Can you explain the first part, what developments are they undertaking? Is it this classification where they are Class I up to IV ? 

Either way it still doesn't justify why NAMA should hold onto some properties/loans (whatever you want to call them) in the hope of making a bigger profit down the road. 
And on the other hand have the Government of the day sell off primary (and maybe more profitable) assets like Coillte or the ESB. 

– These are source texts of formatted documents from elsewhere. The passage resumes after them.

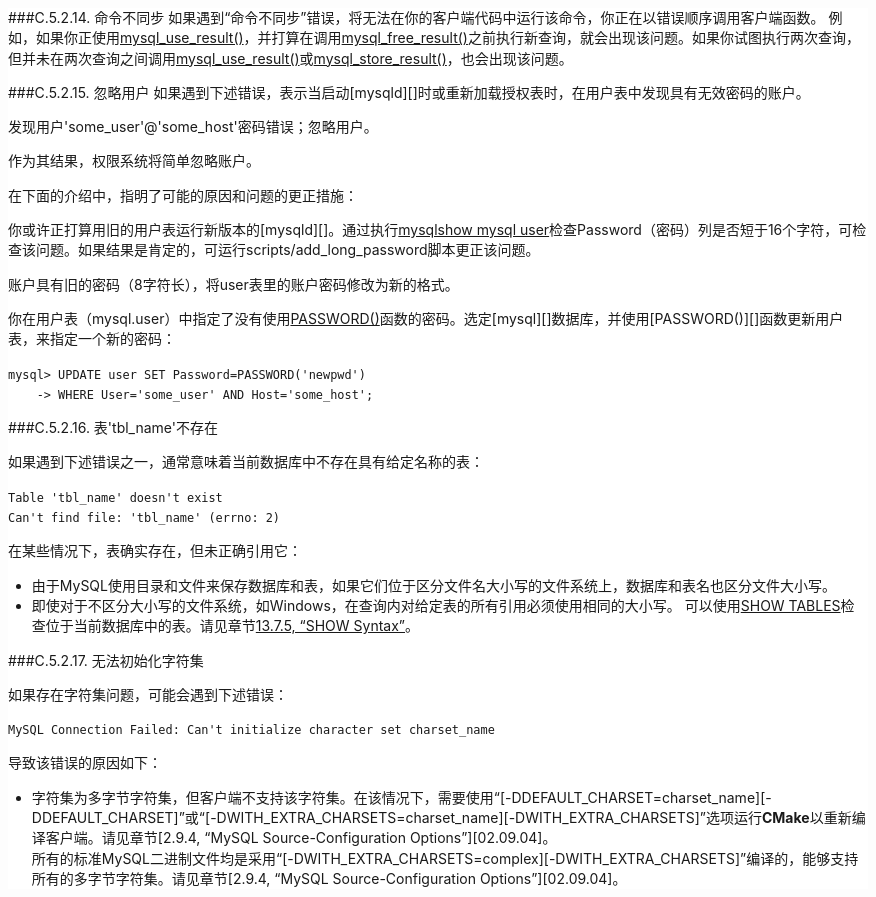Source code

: 
###C.5.2.14. 命令不同步
如果遇到“命令不同步”错误，将无法在你的客户端代码中运行该命令，你正在以错误顺序调用客户端函数。
例如，如果你正使用[mysql\_use\_result()][mysql_use_result]，并打算在调用[mysql\_free\_result()][mysql_free_result]之前执行新查询，就会出现该问题。如果你试图执行两次查询，但并未在两次查询之间调用[mysql\_use\_result()][mysql_use_result]或[mysql\_store\_result()][mysql_store_result]，也会出现该问题。

[mysql_use_result]:../Chapter_22/22.08.07_C_API_Function_Descriptions.md#22.08.07.72
[mysql_free_result]:../Chapter_22/22.08.07_C_API_Function_Descriptions.md#22.08.07.25
[mysql_store_result]:../Chapter_22/22.08.07_C_API_Function_Descriptions.md#22.08.07.70


###C.5.2.15. 忽略用户
如果遇到下述错误，表示当启动[mysqld][]时或重新加载授权表时，在用户表中发现具有无效密码的账户。

发现用户'some\_user'@'some\_host'密码错误；忽略用户。

作为其结果，权限系统将简单忽略账户。

在下面的介绍中，指明了可能的原因和问题的更正措施：

你或许正打算用旧的用户表运行新版本的[mysqld][]。通过执行[mysqlshow mysql user][mysqlshow]检查Password（密码）列是否短于16个字符，可检查该问题。如果结果是肯定的，可运行scripts/add_long_password脚本更正该问题。

账户具有旧的密码（8字符长），将user表里的账户密码修改为新的格式。

你在用户表（mysql.user）中指定了没有使用[PASSWORD()][password]函数的密码。选定[mysql][]数据库，并使用[PASSWORD()][]函数更新用户表，来指定一个新的密码：

	mysql> UPDATE user SET Password=PASSWORD('newpwd')
    	-> WHERE User='some_user' AND Host='some_host';

[mysqlshow]:../Chapter_04/04.05.06_mysqlshow_Display_Database_Table_and_Column_Information.md
[password]:../Chapter_12/12.13.00_Encryption_and_Compression_Functions.md#password


###C.5.2.16. 表'tbl_name'不存在

如果遇到下述错误之一，通常意味着当前数据库中不存在具有给定名称的表：

	Table 'tbl_name' doesn't exist
	Can't find file: 'tbl_name' (errno: 2)

在某些情况下，表确实存在，但未正确引用它：

* 由于MySQL使用目录和文件来保存数据库和表，如果它们位于区分文件名大小写的文件系统上，数据库和表名也区分文件大小写。
* 即使对于不区分大小写的文件系统，如Windows，在查询内对给定表的所有引用必须使用相同的大小写。
可以使用[SHOW TABLES][]检查位于当前数据库中的表。请见章节[13.7.5, “SHOW Syntax”][13.07.05]。

[SHOW TABLES]:../Chapter_13/13.07.05_SHOW_Syntax.md#12.07.05.38
[13.07.05]:./../Chapter_13/13.07.05_SHOW_Syntax.md#


###C.5.2.17. 无法初始化字符集

如果存在字符集问题，可能会遇到下述错误：

	MySQL Connection Failed: Can't initialize character set charset_name

导致该错误的原因如下：

* 字符集为多字节字符集，但客户端不支持该字符集。在该情况下，需要使用“[-DDEFAULT\_CHARSET=charset\_name][-DDEFAULT_CHARSET]”或“[-DWITH\_EXTRA\_CHARSETS=charset\_name][-DWITH_EXTRA_CHARSETS]”选项运行**CMake**以重新编译客户端。请见章节[2.9.4, “MySQL Source-Configuration Options”][02.09.04]。   
所有的标准MySQL二进制文件均是采用“[-DWITH\_EXTRA\_CHARSETS=complex][-DWITH_EXTRA_CHARSETS]”编译的，能够支持所有的多字节字符集。请见章节[2.9.4, “MySQL Source-Configuration Options”][02.09.04]。

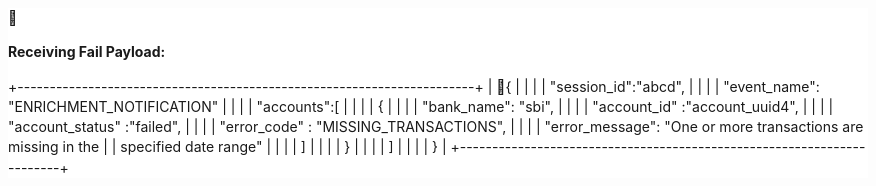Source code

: 

**Receiving Fail Payload:**

+-----------------------------------------------------------------------+
| {                                                                    |
|                                                                       |
| \"session_id\":\"abcd\",                                              |
|                                                                       |
| \"event_name\": \"ENRICHMENT_NOTIFICATION\"                           |
|                                                                       |
| \"accounts\":\[                                                       |
|                                                                       |
| {                                                                     |
|                                                                       |
| \"bank_name\": \"sbi\",                                               |
|                                                                       |
| \"account_id\" :\"account_uuid4\",                                    |
|                                                                       |
| \"account_status\" :\"failed\",                                       |
|                                                                       |
| \"error_code\" : \"MISSING_TRANSACTIONS\",                            |
|                                                                       |
| \"error_message\": \"One or more transactions are missing in the      |
| specified date range\"                                                |
|                                                                       |
| \]                                                                    |
|                                                                       |
| }                                                                     |
|                                                                       |
| \]                                                                    |
|                                                                       |
| }                                                                     |
+-----------------------------------------------------------------------+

That's the argument up for discussion here.


----------



## Chris (28 Feb 2012)

GoMayoGo said:


> All of the talk in the recent days of the proposed sale of the family jewels in the form of ESB, Coillte etc. is slightly bewildering. I presume the reason given to sell these assets is that capital is required to balance books etc. However I can't understand why NAMA at this stage cannot do more to help this situation.
> 
> For instance why can't they offload some of the foreign properties or holdings they have on their books in order to bring in some required capital ?
> After all they bought them at a massively reduced price so surely they could/should be able to realise some value off these now ?



One problem is that the purchases were finance through taking on debt. The other problem is that even with the discount applied, many property prices have continued to go down, with the exception of prime London real estate.


----------